- To do:
• A. List every diagnostic method for CTS given in the text on carpal tunnel syndrome.
• B. Proceed with the text on carpal tunnel syndrome, picking up right after its final bullet on aerobic exercise.

- Text provided:
Several integrative interventions, including B vitamins and acetyl-L-carnitine, may decrease the pain caused by CTS and improve hand function.

Causes and Risk Factors for CTS

  • Repetitive use and trauma, including occupations that use jackhammers, chainsaws, and assembly line work. Studies on links between prolonged computer keyboard or mouse use and CTS have been inconclusive.
  • Obesity
  • Diabetes and metabolic syndrome
  • Menopause, pregnancy and female hormones, as the age of peak incidence is 40‒60 years old

Symptoms of CTS

  • Pain, numbness, and tingling in the wrist and first three fingers of the affected hand
  • Forearm pain may occur
  • Hand or wrist weakness may also be present

Diagnosis of CTS

  • Positive Tinel’s sign; a tingling sensation when tapping on the carpal tunnel
  • Positive Phalen’s maneuver; numbness and tingling when wrist is flexed
  • Nerve conduction tests to detect delayed median nerve conduction rates
  • Ultrasound of the wrist joint, carpal tunnel, and median nerve

Conventional Treatment for CTS

  • Injectable corticosteroids, non-steroidal anti-inflammatory drugs (NSAIDs), and lidocaine patches are considered conservative treatment for mild-to-moderate CTS
  • Carpal tunnel release surgery when conservative treatment fails
  • Massage and manual manipulation techniques have improved CTS symptoms and splinting may be recommended

Novel and Emerging Strategies for CTS

  • Sonographically guided percutaneous needle release may provide similar results to minimally invasive surgery with lower risk and recovery time
  • Low-level laser therapy may improve various symptoms and be as effective as surgical treatment for mild-to-moderate CTS
  • Microwave heat treatment, using microwaves to heat skin, significantly improved hand function and decreased pain

Dietary and Lifestyle Considerations

  • General aerobic exercise such as walking, swimming, and bicycling may be useful for reducing CTS symptoms.

- Exercise data:

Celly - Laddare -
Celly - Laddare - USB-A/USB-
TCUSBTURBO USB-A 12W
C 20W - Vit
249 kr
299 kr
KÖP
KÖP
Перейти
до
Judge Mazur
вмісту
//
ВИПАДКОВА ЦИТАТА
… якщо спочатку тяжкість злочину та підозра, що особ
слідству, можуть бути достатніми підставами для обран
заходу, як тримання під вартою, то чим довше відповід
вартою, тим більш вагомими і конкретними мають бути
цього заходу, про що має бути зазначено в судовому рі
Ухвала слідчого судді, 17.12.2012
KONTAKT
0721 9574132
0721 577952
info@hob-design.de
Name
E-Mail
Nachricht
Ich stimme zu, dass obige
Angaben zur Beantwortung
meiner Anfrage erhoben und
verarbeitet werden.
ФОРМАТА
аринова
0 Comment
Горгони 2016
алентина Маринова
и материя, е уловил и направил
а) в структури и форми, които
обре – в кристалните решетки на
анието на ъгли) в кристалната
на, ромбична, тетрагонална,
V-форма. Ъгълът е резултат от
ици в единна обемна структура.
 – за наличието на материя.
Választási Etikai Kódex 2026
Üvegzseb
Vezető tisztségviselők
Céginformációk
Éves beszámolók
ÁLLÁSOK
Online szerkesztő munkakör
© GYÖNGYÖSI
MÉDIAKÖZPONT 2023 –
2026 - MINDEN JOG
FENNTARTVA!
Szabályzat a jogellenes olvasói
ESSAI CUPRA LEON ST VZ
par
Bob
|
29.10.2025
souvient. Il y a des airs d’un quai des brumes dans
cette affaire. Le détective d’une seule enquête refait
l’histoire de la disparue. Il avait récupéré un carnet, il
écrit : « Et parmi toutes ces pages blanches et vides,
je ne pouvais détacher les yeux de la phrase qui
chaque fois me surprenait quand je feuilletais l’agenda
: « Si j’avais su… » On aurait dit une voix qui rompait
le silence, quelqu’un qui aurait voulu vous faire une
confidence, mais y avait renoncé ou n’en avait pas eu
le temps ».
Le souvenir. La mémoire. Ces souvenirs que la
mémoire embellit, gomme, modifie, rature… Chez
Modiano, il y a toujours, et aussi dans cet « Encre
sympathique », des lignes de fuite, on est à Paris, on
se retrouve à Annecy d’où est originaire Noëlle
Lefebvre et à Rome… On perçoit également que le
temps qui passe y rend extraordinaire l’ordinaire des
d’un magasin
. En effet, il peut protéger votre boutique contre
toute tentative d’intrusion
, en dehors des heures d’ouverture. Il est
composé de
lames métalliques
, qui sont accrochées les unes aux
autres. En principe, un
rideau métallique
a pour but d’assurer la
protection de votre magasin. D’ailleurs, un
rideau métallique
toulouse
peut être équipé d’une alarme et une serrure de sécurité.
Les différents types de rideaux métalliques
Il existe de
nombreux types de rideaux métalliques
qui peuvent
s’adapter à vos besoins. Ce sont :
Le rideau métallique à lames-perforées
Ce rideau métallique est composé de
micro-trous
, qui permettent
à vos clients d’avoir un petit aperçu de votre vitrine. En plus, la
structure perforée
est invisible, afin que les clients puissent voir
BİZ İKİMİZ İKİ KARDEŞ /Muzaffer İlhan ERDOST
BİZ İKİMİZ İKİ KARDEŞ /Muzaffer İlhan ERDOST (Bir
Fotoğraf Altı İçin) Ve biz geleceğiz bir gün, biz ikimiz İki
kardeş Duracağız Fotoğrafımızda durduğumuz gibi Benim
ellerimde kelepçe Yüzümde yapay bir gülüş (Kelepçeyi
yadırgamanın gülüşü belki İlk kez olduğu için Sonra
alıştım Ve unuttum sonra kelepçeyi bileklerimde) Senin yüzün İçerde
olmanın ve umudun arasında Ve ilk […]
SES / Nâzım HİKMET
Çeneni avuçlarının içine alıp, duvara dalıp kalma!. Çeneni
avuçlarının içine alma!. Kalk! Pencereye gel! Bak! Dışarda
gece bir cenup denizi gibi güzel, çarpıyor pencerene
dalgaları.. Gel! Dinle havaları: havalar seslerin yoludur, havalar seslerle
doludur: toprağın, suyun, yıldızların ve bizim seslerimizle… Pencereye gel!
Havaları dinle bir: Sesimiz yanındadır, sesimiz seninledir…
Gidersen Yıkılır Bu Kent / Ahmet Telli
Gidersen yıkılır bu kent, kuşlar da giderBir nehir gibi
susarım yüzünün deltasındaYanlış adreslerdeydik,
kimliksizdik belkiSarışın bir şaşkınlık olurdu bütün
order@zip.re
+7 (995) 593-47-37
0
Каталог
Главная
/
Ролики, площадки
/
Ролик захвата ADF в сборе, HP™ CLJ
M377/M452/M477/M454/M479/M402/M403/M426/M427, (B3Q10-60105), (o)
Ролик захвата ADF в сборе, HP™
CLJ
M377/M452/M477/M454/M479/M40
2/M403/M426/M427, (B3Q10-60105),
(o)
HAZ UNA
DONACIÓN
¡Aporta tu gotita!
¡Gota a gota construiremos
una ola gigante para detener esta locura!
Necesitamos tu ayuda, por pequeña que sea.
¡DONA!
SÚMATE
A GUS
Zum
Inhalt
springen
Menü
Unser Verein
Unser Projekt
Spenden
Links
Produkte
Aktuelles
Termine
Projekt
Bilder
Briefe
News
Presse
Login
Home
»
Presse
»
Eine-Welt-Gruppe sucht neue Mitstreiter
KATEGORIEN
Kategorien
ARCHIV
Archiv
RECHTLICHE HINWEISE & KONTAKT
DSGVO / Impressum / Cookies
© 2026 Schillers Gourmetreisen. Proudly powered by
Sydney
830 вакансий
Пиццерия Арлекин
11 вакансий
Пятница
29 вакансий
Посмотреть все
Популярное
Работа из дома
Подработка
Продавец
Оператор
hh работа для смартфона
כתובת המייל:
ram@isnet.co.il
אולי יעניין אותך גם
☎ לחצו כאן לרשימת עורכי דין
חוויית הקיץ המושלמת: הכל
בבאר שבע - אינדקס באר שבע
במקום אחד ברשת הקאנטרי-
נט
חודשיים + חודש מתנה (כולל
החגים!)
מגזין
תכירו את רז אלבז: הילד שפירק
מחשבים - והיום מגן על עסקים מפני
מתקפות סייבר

- Numbered answers:
• A.
- Positive Tinel's sign: a tingling sensation when the carpal tunnel is tapped
- Positive Phalen's maneuver: numbness and tingling when the wrist is flexed
- Nerve conduction tests to detect delayed median nerve conduction rates
- Ultrasound of the wrist joint, carpal tunnel, and median nerve

• B.
  • Better workplace ergonomics may help reduce some of the mechanical factors that precipitate job-related CTS.

Integrative Interventions

  • B vitamins: CTS patients may be deficient in vitamin B6 and B12, and studies have found improvement in CTS symptoms, including less pain and better nerve conduction, with vitamin B6 and B12 supplementation.
  • Alpha-lipoic acid combinations: Clinical trials using alpha-lipoic acid combined with other therapies (including curcumin and gamma-linolenic acid) have significantly improved CTS symptoms and function scores.
  • Acetyl-L-carnitine: In an uncontrolled study, 1097 subjects with peripheral nerve dysfunction, including 109 subjects with CTS, were treated with intramuscular acetyl-L-carnitine daily for 10 days followed by oral acetyl-L-carnitine daily for an additional 20 days. Symptoms were rated as improved by 83% of investigators and 84% of subjects.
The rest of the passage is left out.